Adidas has failed in an attempt to broaden trademark protection for its three-stripes symbol in the European Union. The German company will not be allowed to trademark three stripes horizontally / vertically next to each other, Europe's second-highest court has ruled. The court called it "an ordinary figurative mark."



To anticipate it right away: Contrary to what is often read now, Adidas has not lost (all) its trademark rights to the three stripes. Rather, the dispute involved a very specific design of the three stripes.


Adidas: EU Court Rules Against Three Stripes Trademark

Adidas registered these three strips in 2014.



Adidas registered above Three Stripes mark in 2014 as a Union trademark, i.e. a trademark with EU-wide validity, which will be registered at the "Office of the European Union for Intellectual Property" (EUIPO).


The Patrick (owned by Shoe Branding Europe) boot it started with

Shoe Branding Europe did not agree to this and filed a request for cancellation. The EUIPO granted this request in 2017 and cancelled the trademark. Adidas took the case to the European Union Court (EuG). This has now decided that EUIPO rightly cancelled the trademark (judgment of 19.06.2019, file no. T-307/17).



It said the company only provided evidence of its "acquired distinctive character" in five out of the EU's 28 member states. As such, the trademark "cannot, in the present case, be extrapolated to the entire territory of the EU."

"The mark is not a pattern mark composed of a series of regularly repetitive elements, but an ordinary figurative mark," the court said.



In 2014, EU intellectual property authorities approved of Adidas' three stripes trademark. However, the Belgium-based company Shoe Branding Europe challenged it, saying the trademark was not distinct enough.

Two years later, the EU Intellectual Property Office annulled Adidas' trademark, siding with the Belgian company's complaint.

The decision can still be appealed at the European Court of Justice, the EU's top court.
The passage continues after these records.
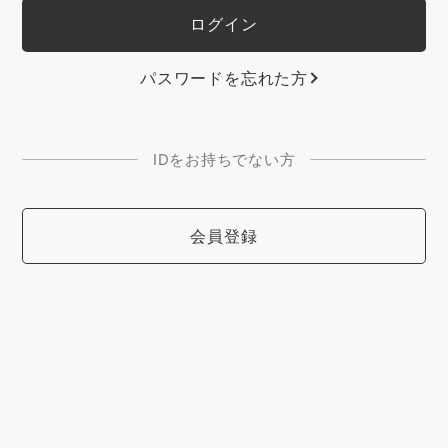
パスワードを忘れた方
IDをお持ちでない方
会員登録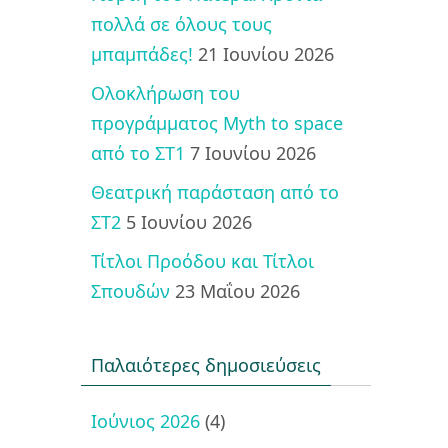
πολλά σε όλους τους
μπαμπάδες!
21 Ιουνίου 2026
Ολοκλήρωση του
προγράμματος Myth to space
από το ΣΤ1
7 Ιουνίου 2026
Θεατρική παράσταση από το
ΣΤ2
5 Ιουνίου 2026
Τίτλοι Προόδου και Τίτλοι
Σπουδών
23 Μαΐου 2026
Παλαιότερες δημοσιεύσεις
Ιούνιος 2026
(4)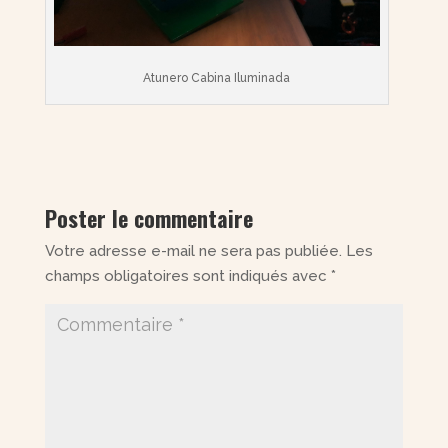
Atunero Cabina Iluminada
Poster le commentaire
Votre adresse e-mail ne sera pas publiée.
Les
champs obligatoires sont indiqués avec
*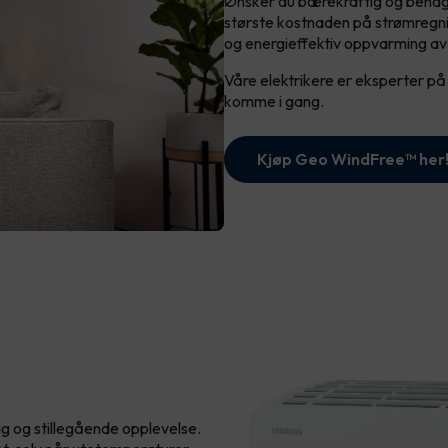
Ønsker du bærekraftig og behag
største kostnaden på strømregn
og energieffektiv oppvarming av
Våre elektrikere er eksperter p
komme i gang.
Kjøp Geo WindFree™️ her
lig og stillegående opplevelse.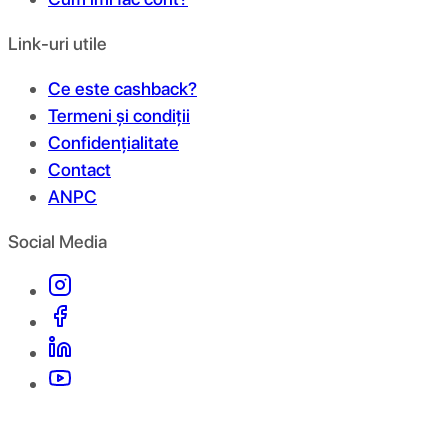
Link-uri utile
Ce este cashback?
Termeni și condiții
Confidențialitate
Contact
ANPC
Social Media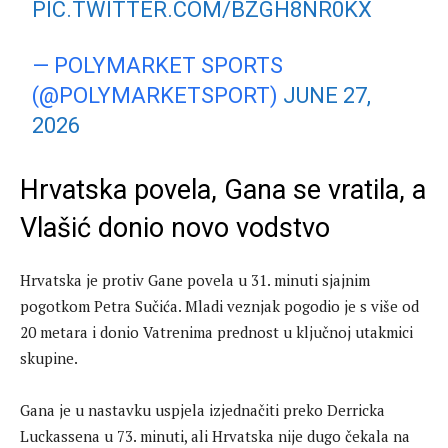
PIC.TWITTER.COM/BZGH8NR0KX
— POLYMARKET SPORTS
(@POLYMARKETSPORT)
JUNE 27,
2026
Hrvatska povela, Gana se vratila, a
Vlašić donio novo vodstvo
Hrvatska je protiv Gane povela u 31. minuti sjajnim
pogotkom Petra Sučića. Mladi veznjak pogodio je s više od
20 metara i donio Vatrenima prednost u ključnoj utakmici
skupine.
Gana je u nastavku uspjela izjednačiti preko Derricka
Luckassena u 73. minuti, ali Hrvatska nije dugo čekala na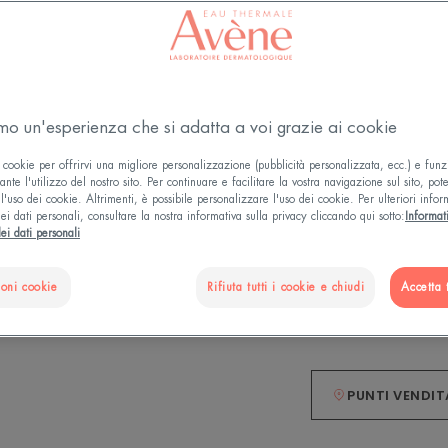
e umide. Purifica
contrastare la pr
amo un'esperienza che si adatta a voi grazie ai cookie
Secca
 cookie per offrirvi una migliore personalizzazione (pubblicità personalizzata, ecc.) e funz
nte l'utilizzo del nostro sito. Per continuare e facilitare la vostra navigazione sul sito, pot
l'uso dei cookie. Altrimenti, è possibile personalizzare l'uso dei cookie. Per ulteriori infor
1° attivo ristrutt
ei dati personali, consultare la nostra informativa sulla privacy cliccando qui sotto:
Informat
ei dati personali
Adsorbente, ristru
ioni cookie
Rifiuta tutti i cookie e chiudi
Accetta t
Spray
Spray
100ml
PUNTI VENDIT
However, Adidas only has two months to do so.

Adidas said in a statement the ruling did not impact other protected uses of the trademark in Europe.

“Whilst we are disappointed with the decision, we are further evaluating it and are welcoming the useful guidance that the court will give us for protecting our 3-stripe mark applied to our products in whichever direction in the future,” it said.